Birkaç yıldır biyokömür, fosfatlı gübreye alternatif olarak kapsamlı bir şekilde incelenmektedir. Biyokömür, organik hammaddelerin oksijen olmadan 400°C ila 700°C arasında değişen sıcaklıklarda yakılarak biyokütle pirolizi ile üretilen bir geri dönüşümdür. Atık odun, tavuk gübresi veya yapraklar işlenerek gübre haline getirilebilir.
Ancak geçmişte yapılan araştırmalar, bitkilerin biyokömürlere farklı tepkiler verdiğini ortaya koymuştur. Bazıları daha iyi büyürken, diğerleri sanki hiç gübrelenmemiş gibi tepki vermiş ve hatta bazıları biyokömür gübresinden zehirlenmiştir.
Joseph Gottlieb Kölreuter Bitki Bilimleri Enstitüsü (JKIP) ve Teknik Kimya Enstitüsü'nden KIT araştırmacılarından oluşan disiplinler arası bir ekip, domates fidelerini kullandı ve biyokömür biyokütlesinin kökeninin toprakta bulunan arbusküler mikorizal mantarlarla (AM mantarları) simbiyoz için çok önemli olduğunu buldu.
Ekip, ilk deneyde buğday samanı ve tavuk gübresinden yapılan biyokömürlerin etkisini inceledi. Tavuk gübresi biyokömürü, buğday samanı bazlı biyokömüre kıyasla dokuz kat daha fazla fosfat içeriyordu. Fosfat, bitkilerin büyümesi için gerekli bir moleküldür. JKIP'de moleküler fitopatoloji uzmanı olan Profesör Natalia Requena, "Beklendiği gibi, tavuk gübresi biyokömürü ile gübrelenen domates fideleri hızlı ve parlak bir şekilde büyüdü" diyor. "Doğrudan işleme için çok fazla fosfat mevcuttu."
AM mantarları ile simbiyoz, bitkinin uzun vadeli büyümesini sağlar. İkinci bir deneyde, araştırmacılar AM mantarlarının domates bitkilerinde kolonileşmesini sağladı. Bu mikrofunguslar 400 milyon yıldan fazla bir süredir Dünya'da kara bitkilerinin %80'inin köklerinde yaşamaktadır. Kabukta kolonize olur, fosfatı alır ve bitkiye aktarırlar. Buna karşılık bitki de onlara şeker ve lipid sağlar.

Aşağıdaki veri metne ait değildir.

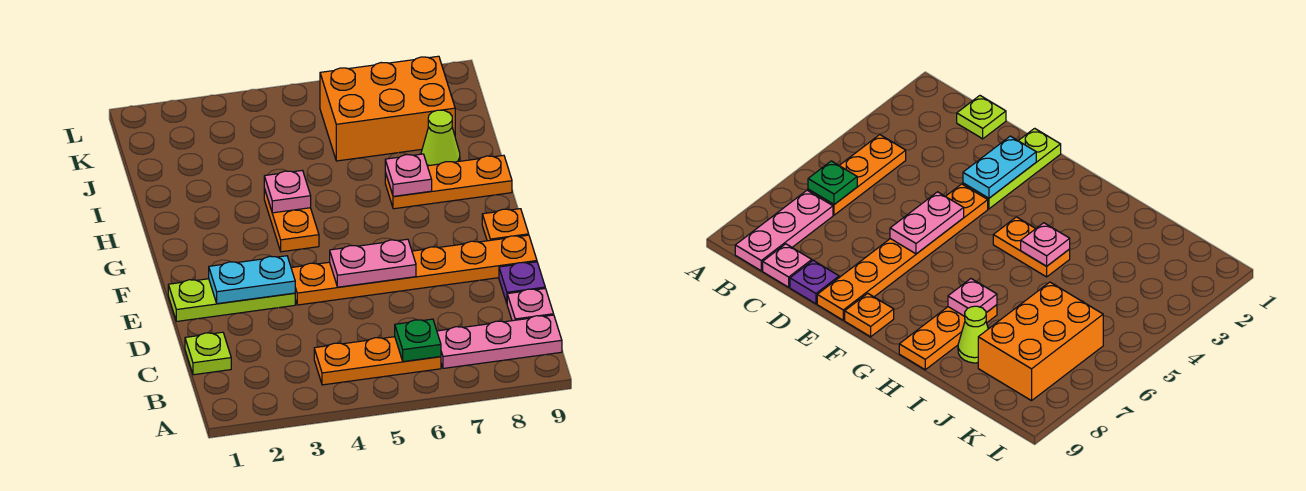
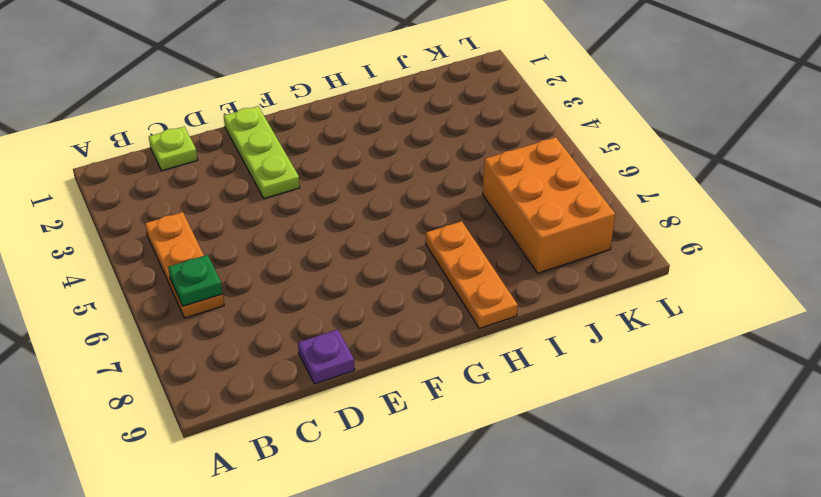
none -> pink 1x3 plate [437,315,562,368]
none -> pink 1x1 plate [507,288,554,321]
none -> orange 1x6 plate [291,235,537,305]

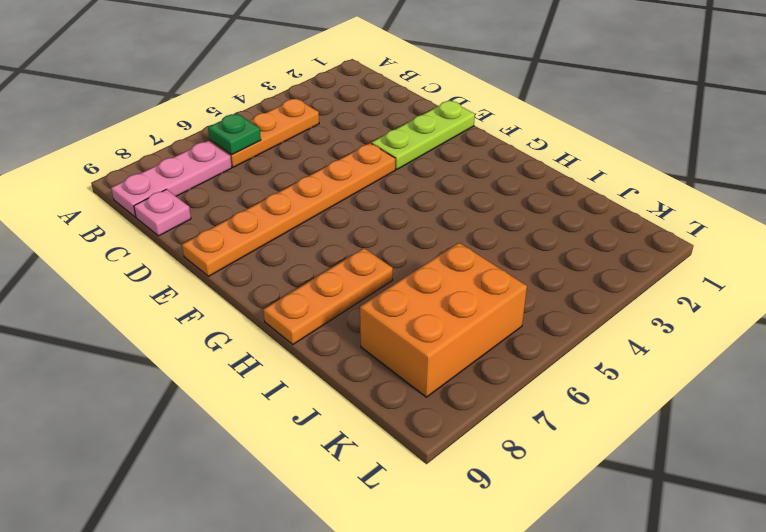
none -> lime 1x1 plate [185,332,231,375]
none -> purple 1x1 plate [499,262,545,303]
none -> orange 1x1 plate [482,209,529,241]

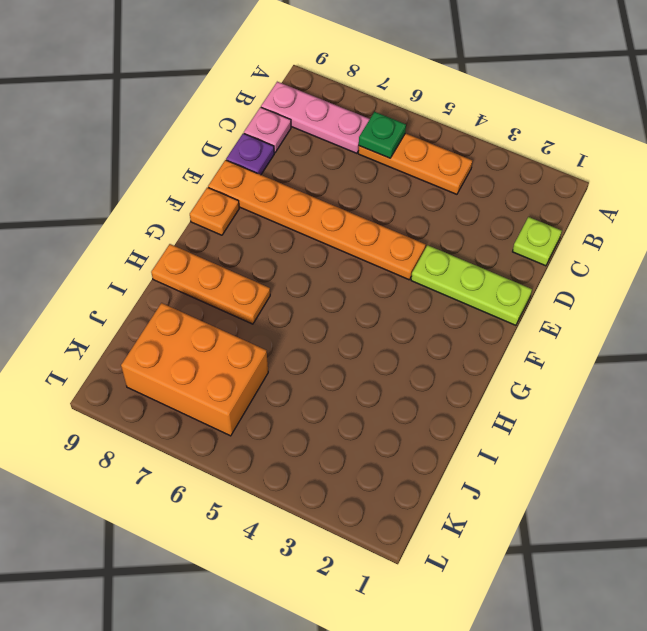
none -> orange 1x2 plate [264,189,319,252]
none -> lime 1x1 cone [421,110,460,166]
none -> cyan 1x2 plate [209,256,295,304]

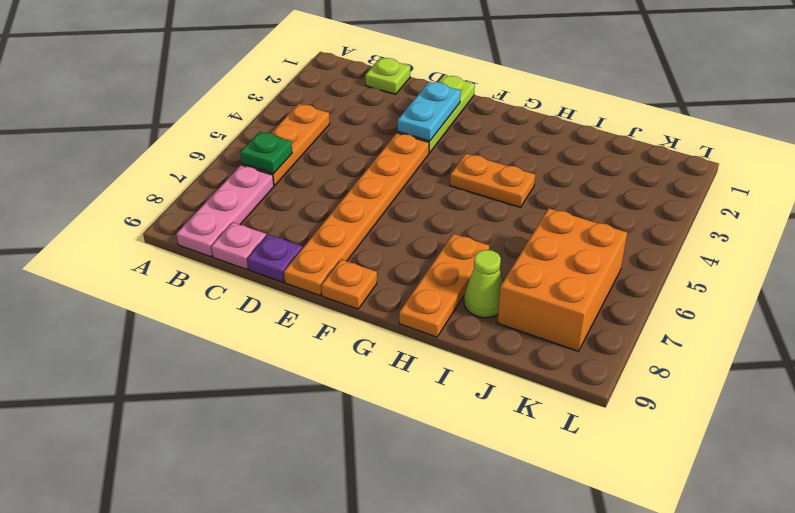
none -> pink 1x2 plate [330,239,416,287]
none -> pink 1x1 plate [264,170,311,213]
none -> pink 1x1 plate [385,154,432,196]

Seçilen molekülleri gözlemleyen araştırmacılar, tavuk gübresine dayalı fosfat bakımından zengin biyokömürün domates ve AM mantarları arasındaki bu simbiyozu bozduğunu tespit etti: Moleküler değişim neredeyse hiç gerçekleşmedi. Buğday samanına dayalı biyokömür ise tam tersini yaptı; bitki ve mikrofunguslar aktif bir simbiyoz geliştirdi. Requena, "Uzun vadede, buğday samanı biyokömürü ile gübrelenen bitkiler diğer mikroorganizmalarla daha uyumlu ve patojenlere karşı çok daha iyi korunuyor" diye açıklıyor. "Bitkilerin bu kadar karmaşık bir moleküler tepki vermesini beklemiyorduk."
Ekip bu sonuçları kanıtlamak için gen ifadesi analizini kullandı. Requena, "Bu karmaşık ve pahalı bir yöntem, ancak bitkinin genlerinde neler olduğunu ve hangi belirteçlerin tetiklenip tetiklenmediğini görmemizi sağlıyor" diyor. Bitkilerin tepkisini daha da iyi anlamak için daha fazla deney yapılması gerekecek. Requena, "Bu tepkiyi çözmeyi başardığımızda, bitkileri uzun vadede daha az fosfata ve dolayısıyla daha az mineral gübreye ihtiyaç duyacakları şekilde programlayabiliriz" diyor.